Notons également quelques passages mettant en scène des personnages, notamment David Segré, aux idées révolutionnaires ou utopistes, façon pour l'auteur de profiter d'une fenêtre pour promouvoir ses propres convictions politiques. Des thèses quelquefois surannées aujourd'hui, d'autres encore très actuelles mais dans tous les cas, je comprends pourquoi le livre a été taxé de subversif à l'époque de sa parution ! Petite citation pour illustrer mon propos : « Il s'employa à démontrer : que ce fameux système institué éternellement et universellement de la domination, etc., reste toujours collé par définition à la fortune, qu'elle soit de propriété privée ou d'État… Et que par définition il est raciste… Et que par définition il doit se produire, s'user et se reproduire à travers les oppressions, les agressions, les invasions et les guerres variées… il ne peut pas sortir de ce cycle… Et que les prétendues « révolutions » ne peuvent être entendues qu'au sens astronomique de ce mot qui signifie : mouvement des corps autour d'un centre de gravité. Lequel centre de gravité, toujours le même, est ici : le Pouvoir. Toujours un seul : le POUVOIR… » (p. 813)
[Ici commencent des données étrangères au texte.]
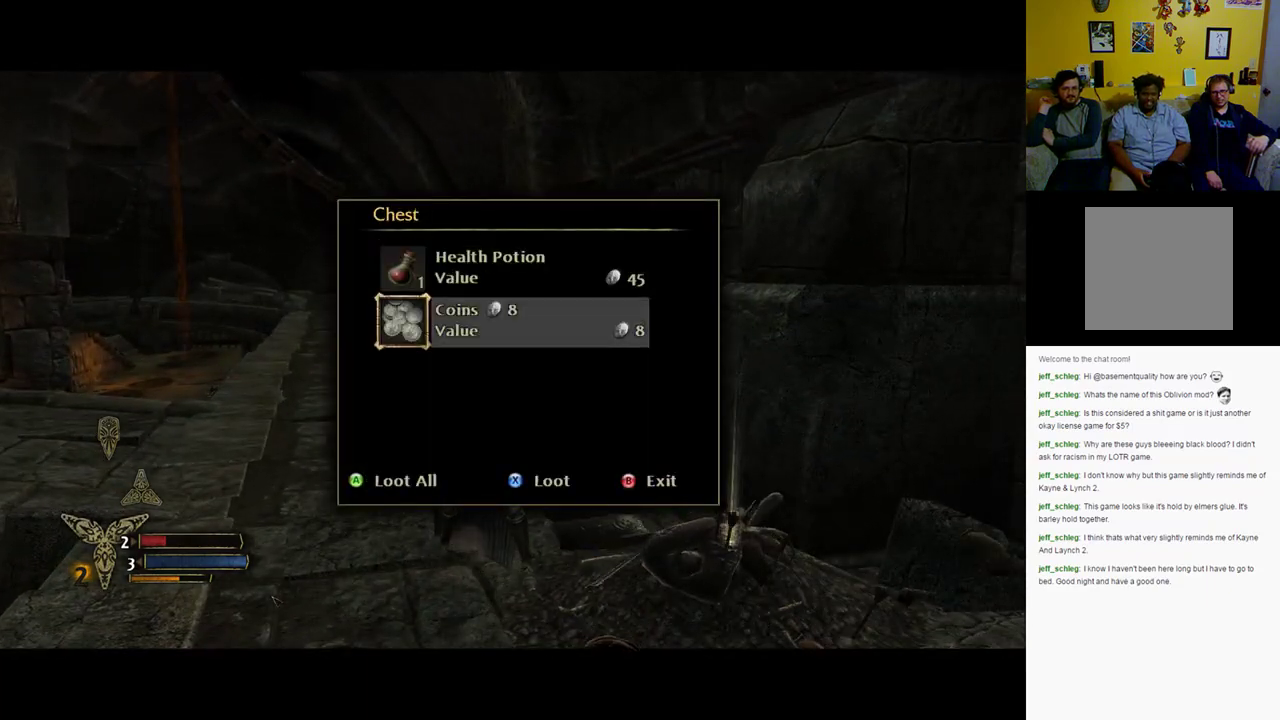
{"buttons": ["A"], "left_stick": "center", "right_stick": "center", "events": [[467, "A", "down"]]}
C'est aussi, et à mes yeux il s'agit là de l'essence même du livre, ce qui m'a marqué le plus profondément, un cri d'amour saisissant d'une mère pour son enfant, qu'un instinct animal entraîne à lutter avec acharnement pour la survie de son fils. le drame d'Ida est de voir son petit garçon dépérir à cause du rationnement, du manque de soins médicaux, de l'ennui et de l'angoisse permanente dans laquelle il doit grandir sans rien pouvoir faire pour l'empêcher. La lecture en devient un crève-coeur, un véritable bouleversement. Au fur et à mesure que les pages se tournent, nous comprenons qu'
Elsa Morante est de nature pessimiste : elle fait dire à un de ses personnages en parlant à Useppe : « Vous êtes si différents que vous n'avez même pas l'air d'être frères. Mais vous vous ressemblez pour une chose : le bonheur. Ce sont deux bonheurs différents : le sien, c'est le bonheur d'exister. Et le tien, c'est le bonheur… de… de tout. Toi, tu es l'être le plus heureux du monde. Toujours, toutes les fois que je t'ai vu, j'ai pensé cela, dès les premiers jours où j'ai fait ta connaissance […] Toi, tu es trop gentil pour ce monde, tu n'es pas d'ici. Comme on dit : le bonheur n'est pas de ce monde. » Et l'auteure va s'acharner sur le petit Useppe pour prouver que le bonheur est forcément pollué par le monde extérieur, jusqu'à la redoutée et épouvantable implosion.
Je suis étonnée de voir si peu d'avis sur ce livre sur Babelio (seulement 16, avec ma p'tite contribution) et j'espère pouvoir convaincre quelques lecteurs de se lancer car il est des livres qui vous marquent profondément. Ils sont rares, mais celui-ci en fait partie.